> **Data section**
********************
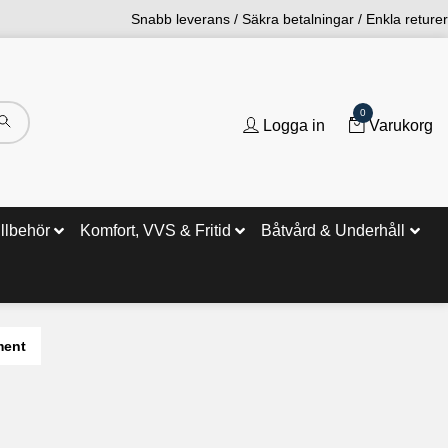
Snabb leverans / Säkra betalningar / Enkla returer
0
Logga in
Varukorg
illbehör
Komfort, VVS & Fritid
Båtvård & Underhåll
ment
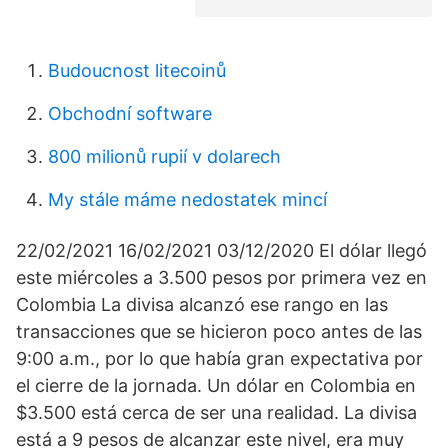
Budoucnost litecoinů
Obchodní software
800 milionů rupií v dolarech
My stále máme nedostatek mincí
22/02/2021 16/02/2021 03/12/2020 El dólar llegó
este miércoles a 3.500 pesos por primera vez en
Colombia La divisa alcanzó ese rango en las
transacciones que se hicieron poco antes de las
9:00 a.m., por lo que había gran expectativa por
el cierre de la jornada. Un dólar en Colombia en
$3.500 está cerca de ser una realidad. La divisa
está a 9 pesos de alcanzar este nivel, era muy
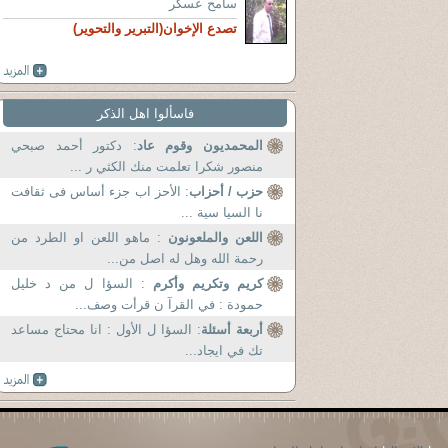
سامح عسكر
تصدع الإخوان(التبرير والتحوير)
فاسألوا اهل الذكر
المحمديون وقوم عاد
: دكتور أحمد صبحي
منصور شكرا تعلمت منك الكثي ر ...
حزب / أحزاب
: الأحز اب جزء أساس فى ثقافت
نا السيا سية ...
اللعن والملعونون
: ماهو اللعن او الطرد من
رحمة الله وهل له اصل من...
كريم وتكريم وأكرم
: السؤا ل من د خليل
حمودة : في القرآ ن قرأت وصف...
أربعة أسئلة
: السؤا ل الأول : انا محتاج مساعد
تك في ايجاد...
********************
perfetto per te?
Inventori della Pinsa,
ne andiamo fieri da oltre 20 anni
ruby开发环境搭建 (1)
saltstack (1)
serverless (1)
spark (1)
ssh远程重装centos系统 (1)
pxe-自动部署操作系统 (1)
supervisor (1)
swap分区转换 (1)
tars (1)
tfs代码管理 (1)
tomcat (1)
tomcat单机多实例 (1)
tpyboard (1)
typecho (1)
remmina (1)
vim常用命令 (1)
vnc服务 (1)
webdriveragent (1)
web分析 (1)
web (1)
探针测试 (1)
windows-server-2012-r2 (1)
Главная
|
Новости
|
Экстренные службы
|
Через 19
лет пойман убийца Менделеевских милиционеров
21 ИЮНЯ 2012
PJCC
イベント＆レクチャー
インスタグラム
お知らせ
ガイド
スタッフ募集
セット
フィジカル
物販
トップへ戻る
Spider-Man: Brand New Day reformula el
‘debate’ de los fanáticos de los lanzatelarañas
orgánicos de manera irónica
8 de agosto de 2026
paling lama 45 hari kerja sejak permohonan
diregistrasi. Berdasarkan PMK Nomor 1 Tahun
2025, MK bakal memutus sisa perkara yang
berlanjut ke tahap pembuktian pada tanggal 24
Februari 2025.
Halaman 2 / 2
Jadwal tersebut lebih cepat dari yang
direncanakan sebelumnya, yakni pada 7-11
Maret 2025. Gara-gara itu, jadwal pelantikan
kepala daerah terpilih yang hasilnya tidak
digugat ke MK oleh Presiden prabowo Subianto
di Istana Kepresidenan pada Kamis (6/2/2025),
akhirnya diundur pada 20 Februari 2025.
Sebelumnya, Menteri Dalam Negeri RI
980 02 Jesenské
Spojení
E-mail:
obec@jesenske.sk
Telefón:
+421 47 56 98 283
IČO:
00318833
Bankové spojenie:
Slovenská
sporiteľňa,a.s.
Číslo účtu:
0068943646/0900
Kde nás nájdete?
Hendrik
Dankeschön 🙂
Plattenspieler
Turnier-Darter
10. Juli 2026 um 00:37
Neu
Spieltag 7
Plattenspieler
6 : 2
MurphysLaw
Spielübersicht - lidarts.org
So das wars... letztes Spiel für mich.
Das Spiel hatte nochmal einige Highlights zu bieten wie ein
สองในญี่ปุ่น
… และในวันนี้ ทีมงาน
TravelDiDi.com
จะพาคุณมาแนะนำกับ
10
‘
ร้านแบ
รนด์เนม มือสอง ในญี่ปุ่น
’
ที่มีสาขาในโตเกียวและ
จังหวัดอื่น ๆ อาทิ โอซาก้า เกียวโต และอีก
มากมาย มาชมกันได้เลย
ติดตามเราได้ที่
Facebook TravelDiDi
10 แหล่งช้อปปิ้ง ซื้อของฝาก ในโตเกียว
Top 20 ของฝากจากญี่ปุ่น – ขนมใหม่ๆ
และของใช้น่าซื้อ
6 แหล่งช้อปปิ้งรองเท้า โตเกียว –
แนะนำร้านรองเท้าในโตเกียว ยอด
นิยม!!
********************
> **The task**
Show every line in the records above that contains the word "اللعن".

> **Output for this task**
اللعن والملعونون
: ماهو اللعن او الطرد من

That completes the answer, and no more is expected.